Introduction
IDC study states that 40% of Enteprises in year 2019 will be working to include AI/ML as a part of their transformative strategy. Today, AI/ML is beyond the hype cycle and there are usecases that are providing real business value. Customer looking to start their AI/ML journey understands that AI/ML is hard and are looking to partner with Cloud Providers for support. They are making a choice not based on very specific capabilities or solutions. Customers understands AI/ML projects are explorative and requires multiple iterations to get it right and requires broader capabilities from partners. 10,000+ customers are using AWS today for AI/ML services because they understand that AWS provides deepest and broadest set of services for AI/ML workloads.
In today's workshop, we discuss the capabilities of Amazon SageMaker a machine leanring platform for Developers and Data Scientists. We will define a problem statement and will solve it by apply Machine Learning using Amazon SageMaker. Amazon SageMaker takes undifferentiated heavy lifting involved in Machine Learning process and allows developers and data scientists to focus on solving business problem by following a build, train and deploy pattern.
Let's work on a healthcare fraud identification usecase and apply machine learning to identify anomalous claims that rrequire further investigation. You may find the concepts used in the workshop bit mathemaical. But, I would request you to develop the intution to understand the potential applications of techniques rather than focussing on maths involved. The technique used in the workshop is broadly applicable to multiple problems related to outlier detection on multi-variate data.
Learning Objectives
- Develop intution for steps involved in the Machine Learning Process
- Understand and Implement end to end machine learning on Amazon SageMaker to Build, Train and Deploy a model.
- Clone a public gitrepo automatically in Amazon Sagemaker Notebook during the launch.
- Perform feature engineering on categorical data using Word Embeddings with CBOW-Bag of Words-technique
- Train and use PCA algorithm for feature extraction
- Understand how to calculate anomaly score from principal components of PCA model.
- Perform visualization to understand anomalous claims.
Machine Learning process
Lab 0 - Launch an Amazon SageMaker Jupyter Notebook
Prerequisites and assumptions
- To complete this lab, you need an personal Laptop and an AWS account that provides access to AWS services.
Steps
- Sign In to the AWS Console
- Click Services, search for Amazon SageMaker and Click Amazon SageMaker in the dropdown
- After you land on Amazon SageMaker console, click on Notebook Instances
- Click Create Notebook
- Give Notebook a name you can remember and fill out configuration details as suggested in the screenshots below.
- Select IAM Role
- Create a new role if one doesn't exist.
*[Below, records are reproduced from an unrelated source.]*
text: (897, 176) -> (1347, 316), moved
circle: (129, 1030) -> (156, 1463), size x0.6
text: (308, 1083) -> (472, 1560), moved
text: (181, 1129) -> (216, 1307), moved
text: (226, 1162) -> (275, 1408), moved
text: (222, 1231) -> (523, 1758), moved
- Privide a path to clone public git repo that we will use today for our workshop to download data dictionary and Jupyter IPython Notebook
- Provide the path of Git Repo.
- Click Create Notebook Instance
- In the Amazon SageMaker Console-->Notebook Instances, wait for your notebook instance to start. Observe change from Pending to In Service status.
- Remember the name of your notebook instance and Click Open Jupyter for your notebook.
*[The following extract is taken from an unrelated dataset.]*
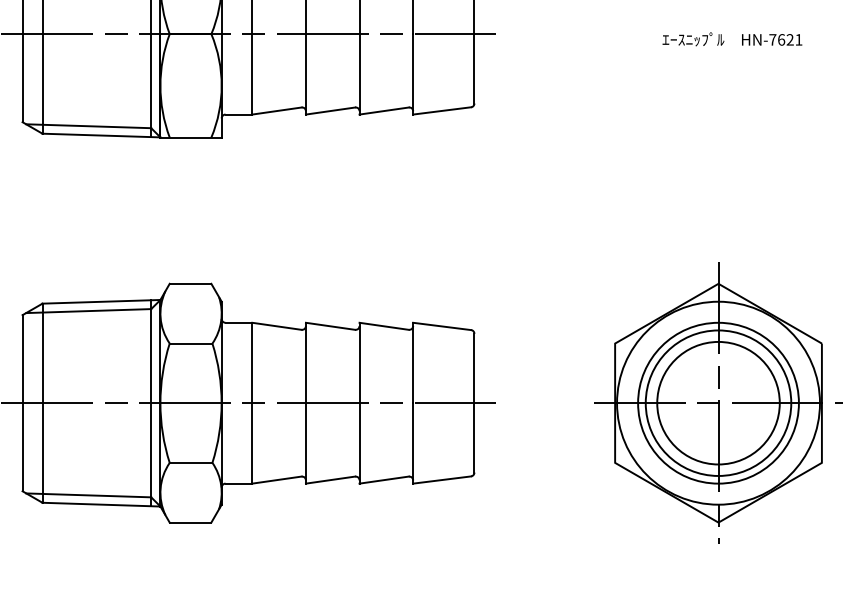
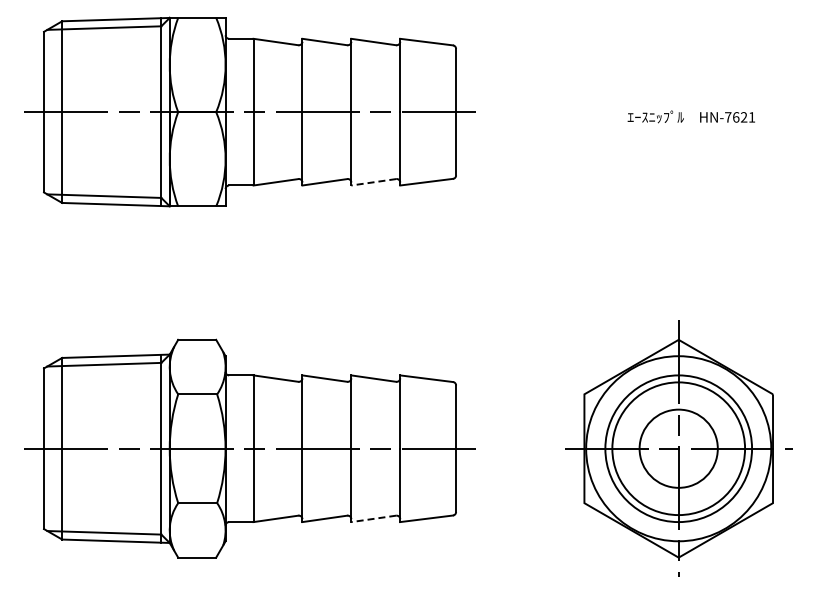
line: (383, 111) -> (373, 182), solid -> dashed
circle: (718, 402) -> (678, 448), size x0.7
line: (383, 479) -> (373, 518), solid -> dashed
- Validate your data and notebook cloned from Git Repo
Lab 1 - Finish your Lab in Jupter Notebook
- Click on healthcare-fraud-identification-using-PCA-anomaly-detection.ipynb and start working on your lab. From here onwards all the instruction will be in the Jupyter Notebook. Come back and after you have completed all the steps in the Jupyter Notebook and finish rest of the steps suggested below.
Finish the Lab
- Congratulations! you have finished all the labs. Please make sure to delete all resources as mentioned in the section below.
Cleanup Resources
- Go to Amason Sagemaker console to shutdown your notebook instance, select your instance from the list.Select Stop from the Actions drop down menu.
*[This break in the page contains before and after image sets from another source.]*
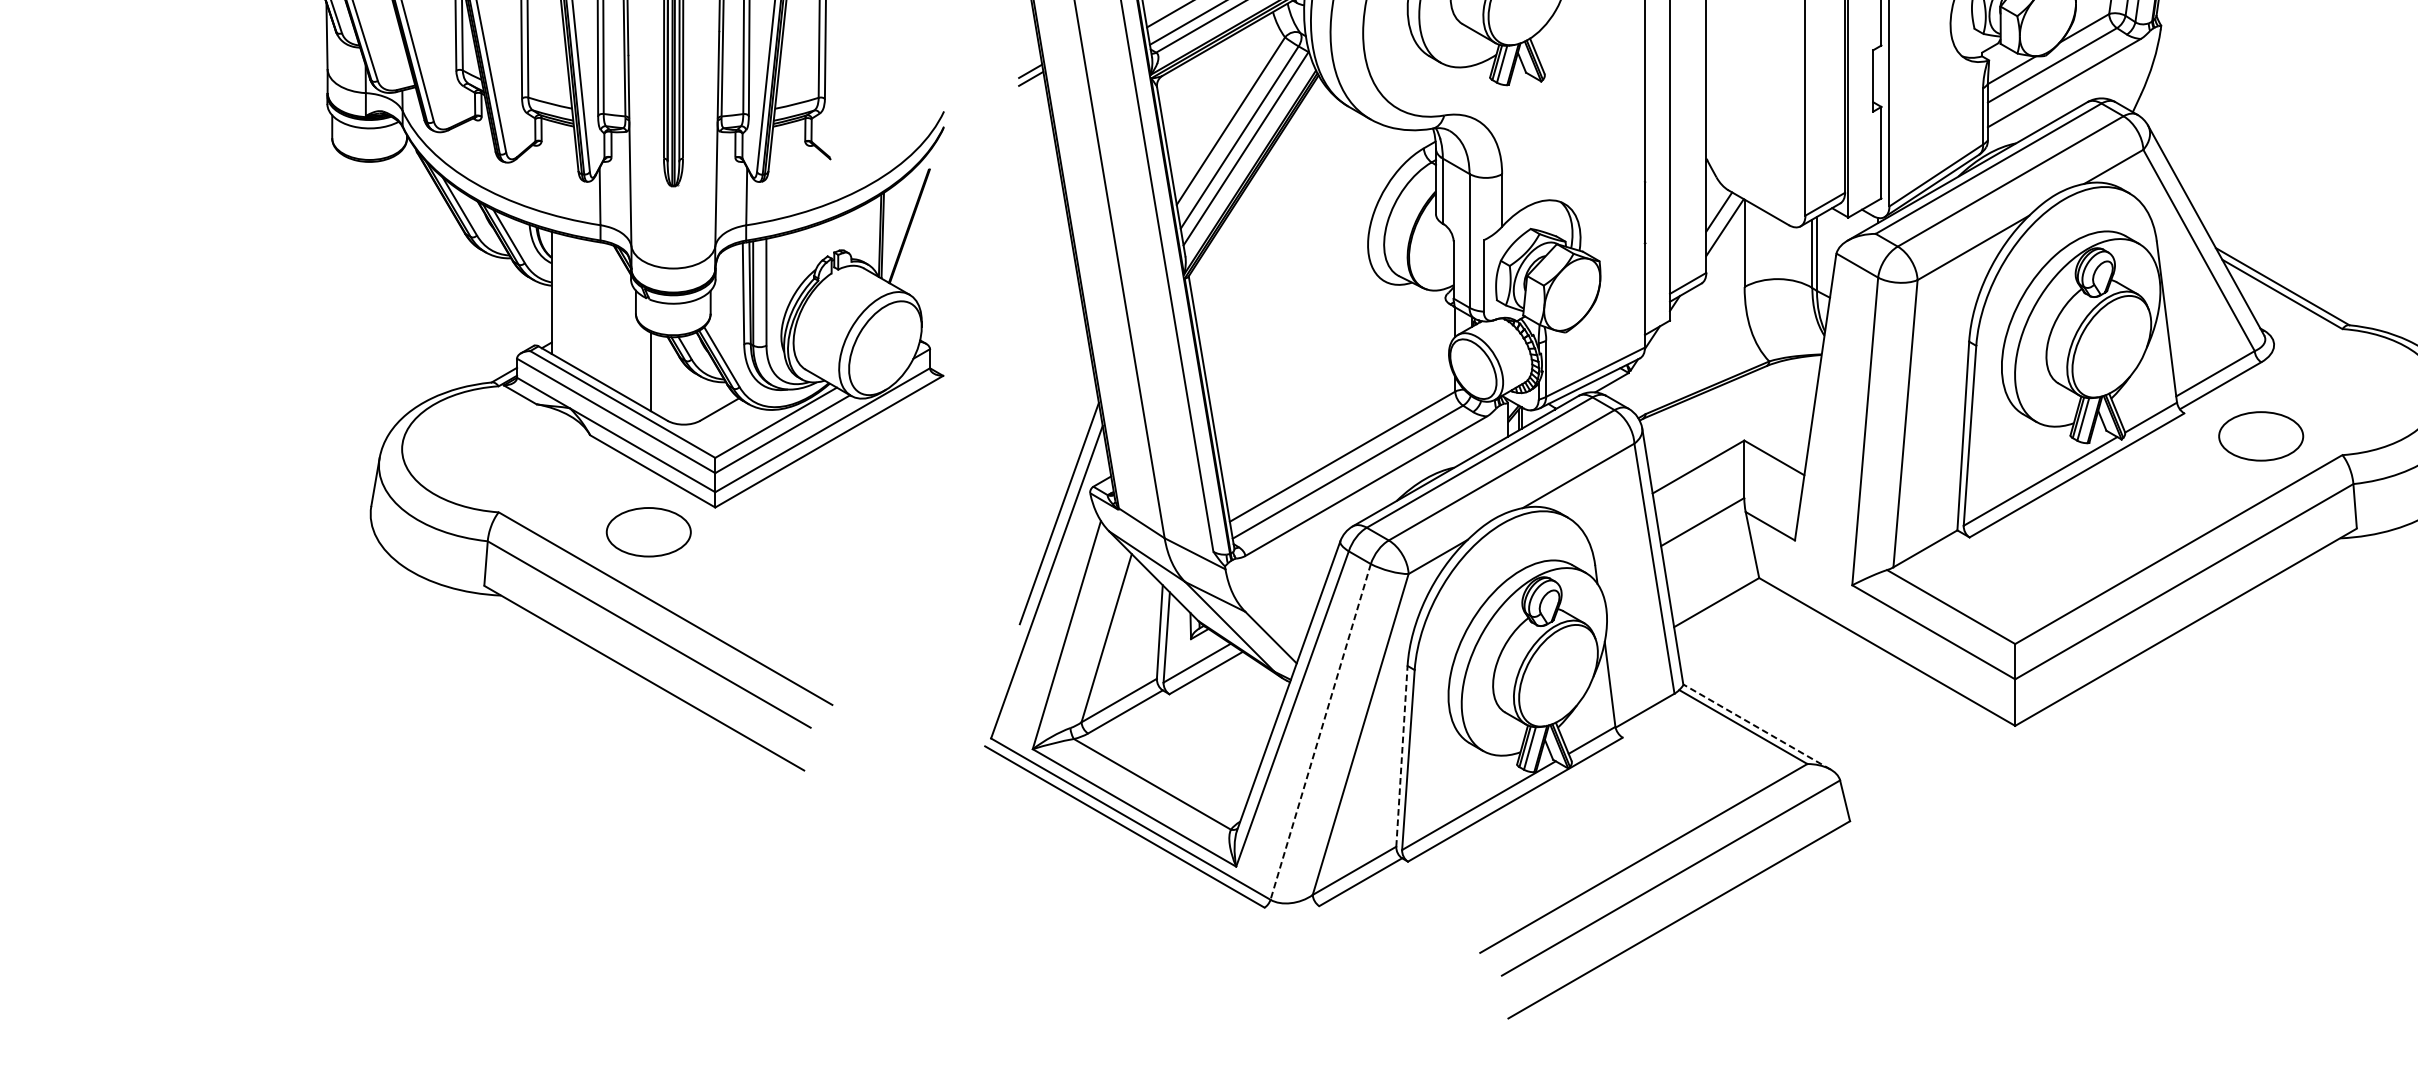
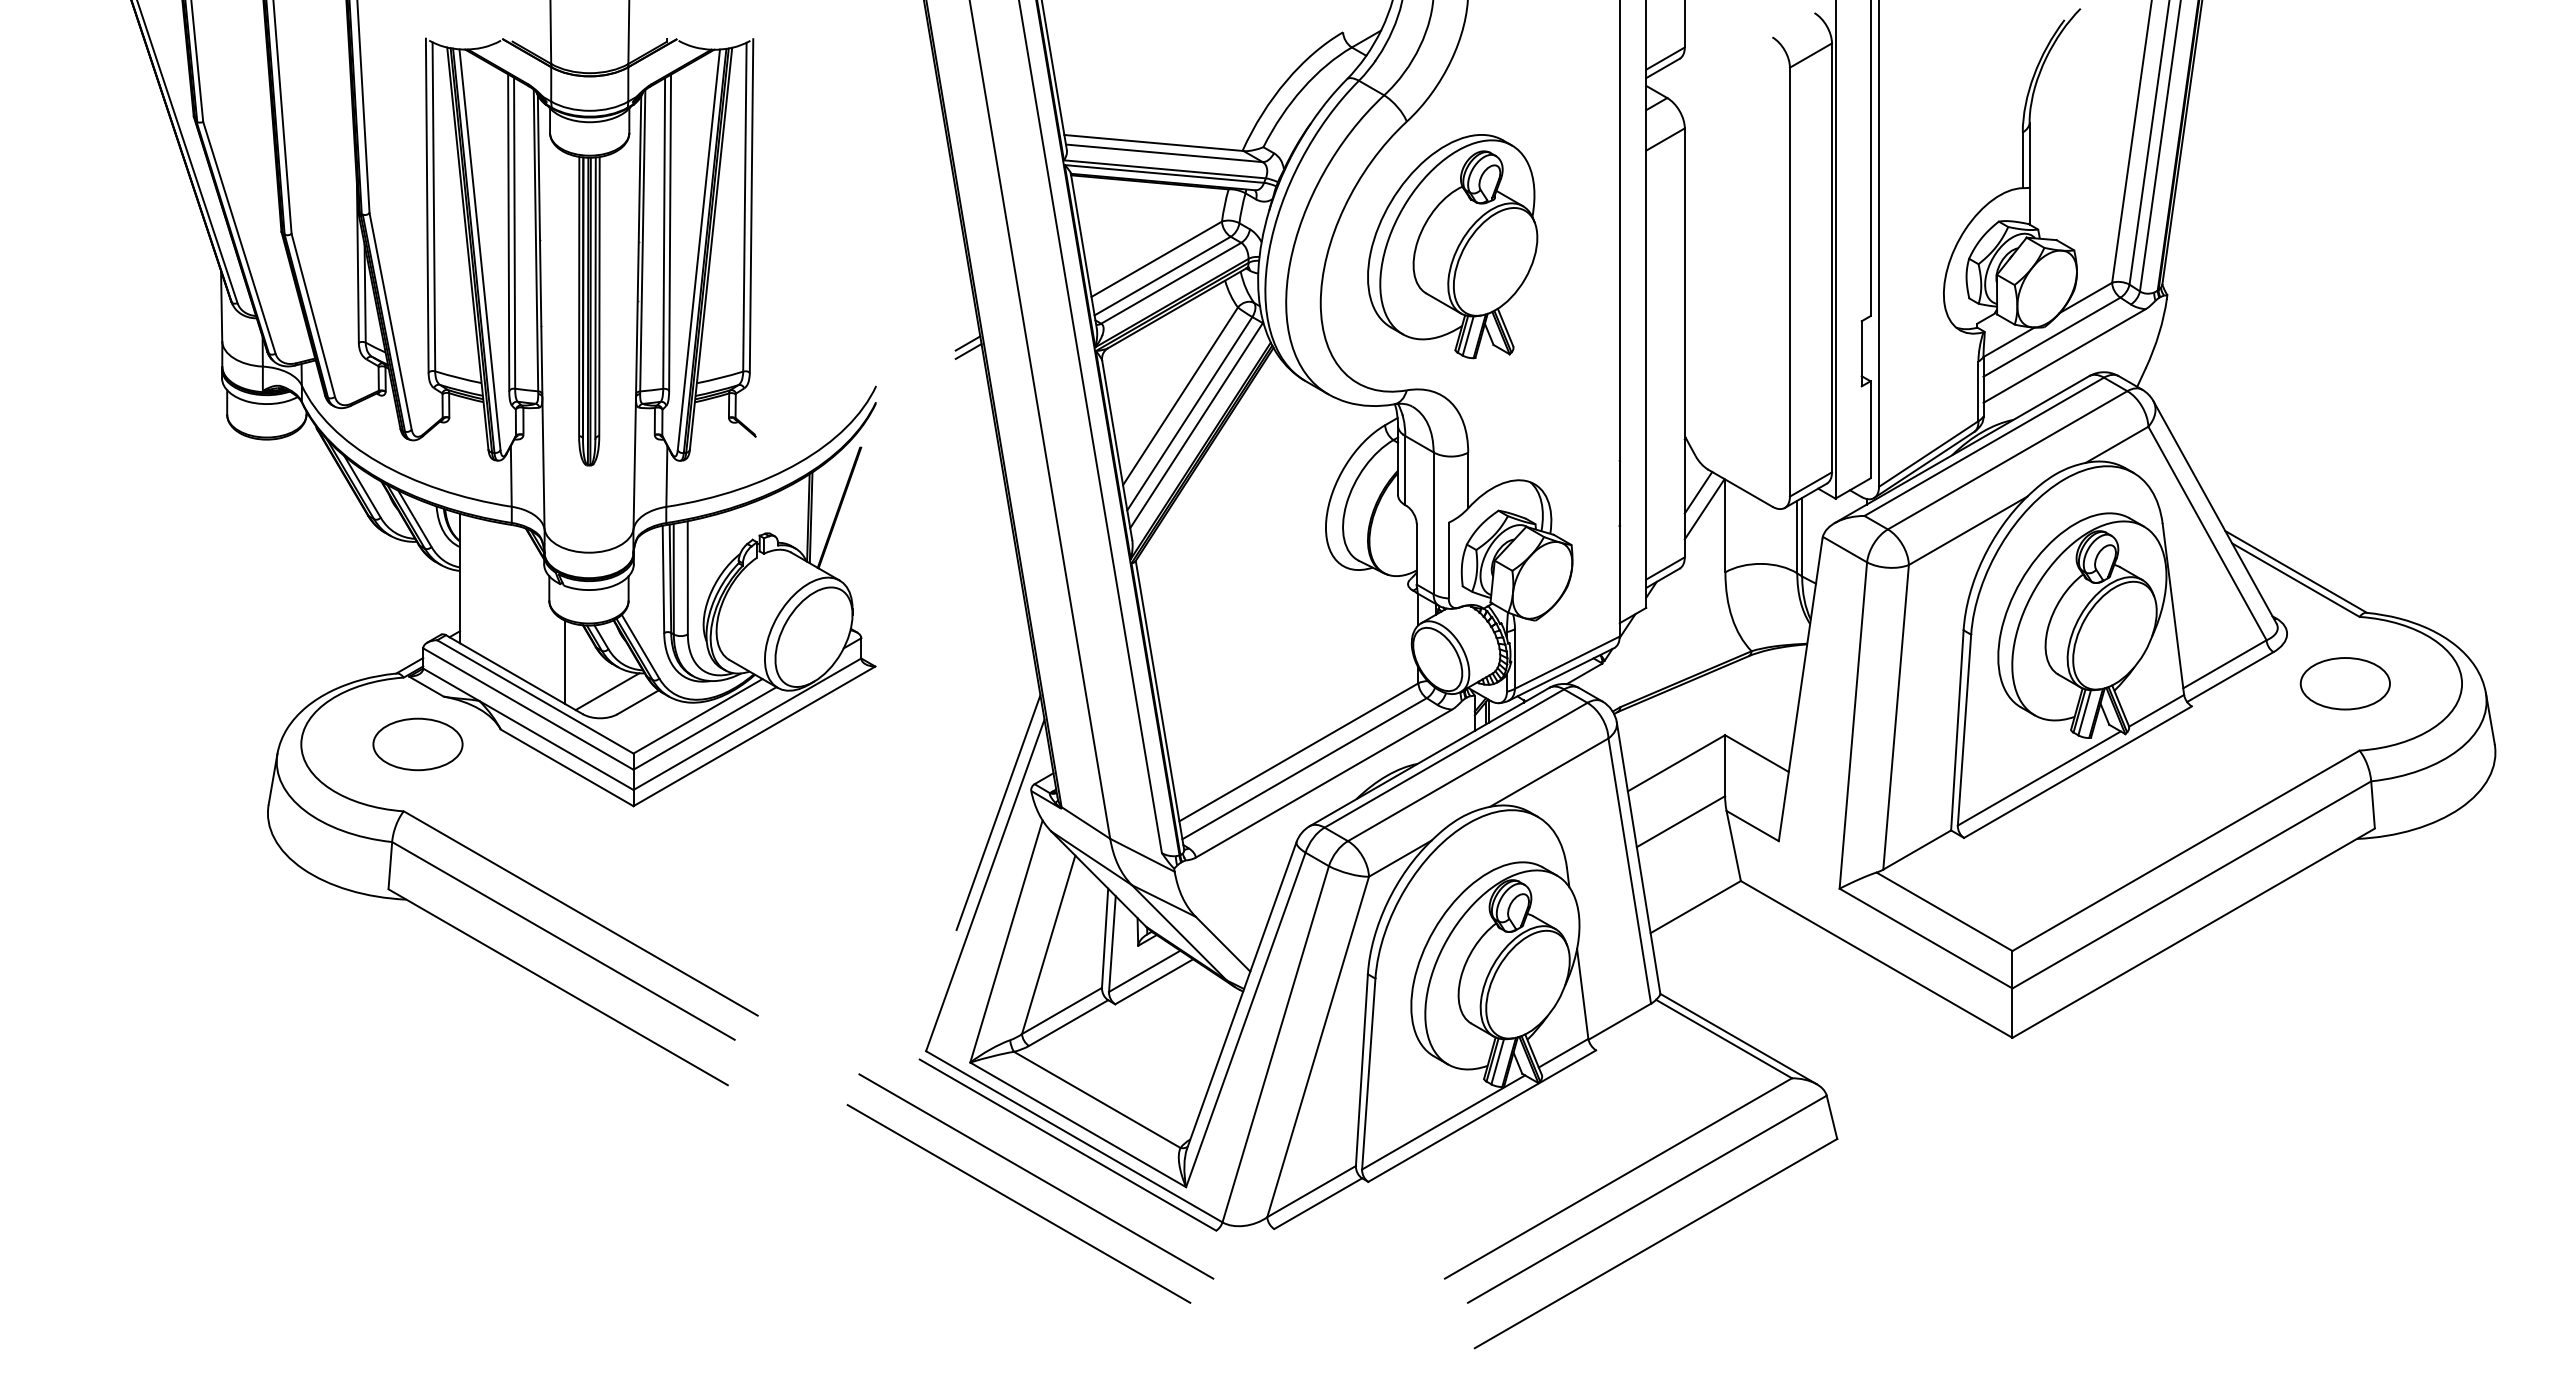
line: (690, 399) -> (607, 691), added
part: (2260, 436) -> (2344, 683), moved
part: (648, 532) -> (417, 744), moved
line: (1756, 726) -> (1738, 1038), dashed -> solid
line: (1320, 732) -> (1275, 1044), dashed -> solid
line: (1401, 755) -> (1361, 1069), dashed -> solid
line: (1095, 856) -> (1036, 1176), added
line: (1078, 882) -> (1018, 1203), added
- After your notebook instance is completely Stopped, select Delete fron the Actions drop down menu to delete your notebook instance.
- Navigate to S3 Console.
- Find Bucket created in Lab 1 and Click to list objects in the bucket.
- Navigate to the model-tar.gz and delete it by using Actions menu.
- Navigate to the training data file healthcare_fraud_identification_feature_store and delete it by using Actions menu.
- After all the objects are deleted in the bucket. Go ahead and delete the bucket using the Actions menu.